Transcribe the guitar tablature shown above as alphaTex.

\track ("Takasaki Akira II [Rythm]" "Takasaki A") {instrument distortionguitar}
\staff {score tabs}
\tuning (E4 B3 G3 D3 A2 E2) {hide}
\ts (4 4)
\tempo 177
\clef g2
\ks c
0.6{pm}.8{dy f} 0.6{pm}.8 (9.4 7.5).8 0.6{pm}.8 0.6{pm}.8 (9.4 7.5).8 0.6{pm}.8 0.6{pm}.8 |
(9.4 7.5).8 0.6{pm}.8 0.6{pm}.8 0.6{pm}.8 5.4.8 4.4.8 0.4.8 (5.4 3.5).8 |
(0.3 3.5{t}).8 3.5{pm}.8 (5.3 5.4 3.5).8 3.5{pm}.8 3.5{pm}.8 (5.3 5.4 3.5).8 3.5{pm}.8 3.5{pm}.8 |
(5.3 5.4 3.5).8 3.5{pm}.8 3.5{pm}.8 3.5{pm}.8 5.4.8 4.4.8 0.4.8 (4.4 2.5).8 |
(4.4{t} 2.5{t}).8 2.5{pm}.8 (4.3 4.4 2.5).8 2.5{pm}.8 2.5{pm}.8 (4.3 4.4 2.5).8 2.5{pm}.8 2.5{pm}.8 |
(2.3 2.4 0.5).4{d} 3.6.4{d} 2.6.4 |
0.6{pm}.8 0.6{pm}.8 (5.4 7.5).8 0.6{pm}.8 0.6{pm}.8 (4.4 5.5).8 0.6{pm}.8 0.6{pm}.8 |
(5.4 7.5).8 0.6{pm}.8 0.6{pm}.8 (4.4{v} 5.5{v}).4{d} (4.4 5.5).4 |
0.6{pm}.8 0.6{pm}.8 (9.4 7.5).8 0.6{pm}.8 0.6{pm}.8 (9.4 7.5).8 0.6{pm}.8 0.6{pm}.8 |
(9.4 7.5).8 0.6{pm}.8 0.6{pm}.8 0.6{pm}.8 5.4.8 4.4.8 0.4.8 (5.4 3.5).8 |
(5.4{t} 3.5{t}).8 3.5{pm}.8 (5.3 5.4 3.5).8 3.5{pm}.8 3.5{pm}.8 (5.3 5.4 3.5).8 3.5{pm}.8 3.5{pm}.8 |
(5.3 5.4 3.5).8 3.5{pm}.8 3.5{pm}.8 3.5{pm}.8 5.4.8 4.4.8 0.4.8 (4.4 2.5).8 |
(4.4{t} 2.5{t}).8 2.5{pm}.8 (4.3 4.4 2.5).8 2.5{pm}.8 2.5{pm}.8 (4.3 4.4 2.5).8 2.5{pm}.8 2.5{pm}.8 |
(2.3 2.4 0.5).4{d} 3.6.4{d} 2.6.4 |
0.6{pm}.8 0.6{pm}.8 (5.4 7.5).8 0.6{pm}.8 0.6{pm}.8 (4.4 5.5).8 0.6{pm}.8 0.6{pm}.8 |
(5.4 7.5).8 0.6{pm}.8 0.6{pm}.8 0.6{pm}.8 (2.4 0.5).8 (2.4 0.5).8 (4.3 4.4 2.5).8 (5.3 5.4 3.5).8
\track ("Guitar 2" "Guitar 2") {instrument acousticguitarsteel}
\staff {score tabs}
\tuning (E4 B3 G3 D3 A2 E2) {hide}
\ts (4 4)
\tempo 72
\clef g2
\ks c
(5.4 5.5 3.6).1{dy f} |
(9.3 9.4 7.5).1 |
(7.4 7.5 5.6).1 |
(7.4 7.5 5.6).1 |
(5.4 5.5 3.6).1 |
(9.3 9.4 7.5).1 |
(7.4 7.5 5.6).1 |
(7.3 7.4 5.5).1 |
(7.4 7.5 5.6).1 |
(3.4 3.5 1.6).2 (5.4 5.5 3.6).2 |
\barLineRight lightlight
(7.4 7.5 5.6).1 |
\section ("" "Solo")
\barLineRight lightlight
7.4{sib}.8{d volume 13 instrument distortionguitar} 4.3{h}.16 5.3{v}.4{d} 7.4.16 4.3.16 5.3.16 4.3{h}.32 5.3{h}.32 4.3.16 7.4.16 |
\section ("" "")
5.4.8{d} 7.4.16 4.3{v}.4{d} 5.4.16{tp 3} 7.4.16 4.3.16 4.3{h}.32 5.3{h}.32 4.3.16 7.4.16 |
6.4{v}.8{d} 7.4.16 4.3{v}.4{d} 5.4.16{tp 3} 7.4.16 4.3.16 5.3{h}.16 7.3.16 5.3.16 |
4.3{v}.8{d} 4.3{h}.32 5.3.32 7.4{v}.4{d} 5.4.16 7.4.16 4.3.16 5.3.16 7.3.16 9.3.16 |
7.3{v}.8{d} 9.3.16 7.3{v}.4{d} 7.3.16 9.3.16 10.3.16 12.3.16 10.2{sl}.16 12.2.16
__________________________________________________
* REQUIREMENT: How many lines above contain the string "distortionguitar"? Reply with the number alone.

* SOLUTION TO THE EXERCISE: 2